*** Excerpt ***

Although DOR data shows marijuana sales did experience the traditional seasonal dip in November, falling more than 12 percent from the month before, dispensaries still went on to sell over $175.1 million that month. That's a new high for November since recreational sales began in 2014, and about 19.4 percent higher than November 2019's count.
With December still left to be added into the total sales figures, 2020 is already a record year for the pot industry, which has routinely smashed monthly sales records during the COVID-19 pandemic on the way to totaling slightly more than $2 billion by the end of November, according to the DOR.
Medical marijuana sales also reached a new yearly high by the end of November, breaking $405 million in sales. But it was recreational marijuana that accounted for the majority of last year's record-breaking action. According to the DOR, almost 80 percent of 2020's marijuana sales were to recreational customers.
Sales were already strong before dispensaries pushed holiday marketing with sales and events on Black Friday, Cyber Monday and "Green Wednesday" — the day before Thanksgiving that now has a new label from the marijuana industry to attract customers on a week already known for retail shopping. According to dispensary analytics company Headset, pot shops across the country saw a 40.2 percent rise in sales on Green Wednesday, compared to sales averages for the previous four weeks.
Dispensary sales traditionally keep dropping from December through February, but even slower months have been setting records lately, and the marijuana industry continued that holiday marketing push into Christmas and through New Year's. According to early reports from the DOR, 2020's total marijuana sales tally should land between $2.1 and $2.2 billion — easily surpassing 2019's final total of $1.74 billion.
If current prices are any indication, 2021 is off to a fast start, too. Wholesale marijuana prices in Colorado reached a four-year high early in January, at $1,721 per pound of flower, while flower supplies have continued to fluctuate since last summer.

*** Source information ***

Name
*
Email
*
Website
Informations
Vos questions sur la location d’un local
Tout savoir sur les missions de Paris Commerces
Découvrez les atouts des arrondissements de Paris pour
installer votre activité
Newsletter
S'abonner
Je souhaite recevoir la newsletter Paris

***

Requirement 1:
According to the excerpt on Colorado marijuana sales, how much did dispensaries sell in November?
Requirement 2:
Revise the marijuana sales excerpt from "Sales were already" to "previous four weeks.", replacing "pot shops" with "cannabis retailers".

Exercise result 1:
Dispensaries sold over $175.1 million in November.

Exercise result 2:
Sales were already strong before dispensaries pushed holiday marketing with sales and events on Black Friday, Cyber Monday and "Green Wednesday" — the day before Thanksgiving that now has a new label from the marijuana industry to attract customers on a week already known for retail shopping. According to dispensary analytics company Headset, cannabis retailers across the country saw a 40.2 percent rise in sales on Green Wednesday, compared to sales averages for the previous four weeks.